**Working data:**
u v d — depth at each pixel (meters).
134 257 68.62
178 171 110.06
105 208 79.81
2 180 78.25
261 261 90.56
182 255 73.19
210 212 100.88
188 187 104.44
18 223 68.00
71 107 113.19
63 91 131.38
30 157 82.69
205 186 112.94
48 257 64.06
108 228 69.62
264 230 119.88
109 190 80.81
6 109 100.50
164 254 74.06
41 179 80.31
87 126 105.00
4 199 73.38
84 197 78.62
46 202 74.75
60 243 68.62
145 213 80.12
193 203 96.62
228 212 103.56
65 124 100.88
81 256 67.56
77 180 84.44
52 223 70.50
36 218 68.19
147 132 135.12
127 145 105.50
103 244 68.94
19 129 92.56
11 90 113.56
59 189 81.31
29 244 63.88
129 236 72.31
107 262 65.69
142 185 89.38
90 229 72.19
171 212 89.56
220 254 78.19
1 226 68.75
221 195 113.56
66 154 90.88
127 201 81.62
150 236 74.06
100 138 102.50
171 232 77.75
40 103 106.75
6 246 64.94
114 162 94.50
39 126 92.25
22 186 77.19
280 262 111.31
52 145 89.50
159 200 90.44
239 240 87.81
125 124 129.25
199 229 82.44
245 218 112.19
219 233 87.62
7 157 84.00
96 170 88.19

**Task directions:**
Retype the lines from the one containing "30 157 82.69" to the last line above. Change nothing and include no others.

**Result for this task:**
30 157 82.69
205 186 112.94
48 257 64.06
108 228 69.62
264 230 119.88
109 190 80.81
6 109 100.50
164 254 74.06
41 179 80.31
87 126 105.00
4 199 73.38
84 197 78.62
46 202 74.75
60 243 68.62
145 213 80.12
193 203 96.62
228 212 103.56
65 124 100.88
81 256 67.56
77 180 84.44
52 223 70.50
36 218 68.19
147 132 135.12
127 145 105.50
103 244 68.94
19 129 92.56
11 90 113.56
59 189 81.31
29 244 63.88
129 236 72.31
107 262 65.69
142 185 89.38
90 229 72.19
171 212 89.56
220 254 78.19
1 226 68.75
221 195 113.56
66 154 90.88
127 201 81.62
150 236 74.06
100 138 102.50
171 232 77.75
40 103 106.75
6 246 64.94
114 162 94.50
39 126 92.25
22 186 77.19
280 262 111.31
52 145 89.50
159 200 90.44
239 240 87.81
125 124 129.25
199 229 82.44
245 218 112.19
219 233 87.62
7 157 84.00
96 170 88.19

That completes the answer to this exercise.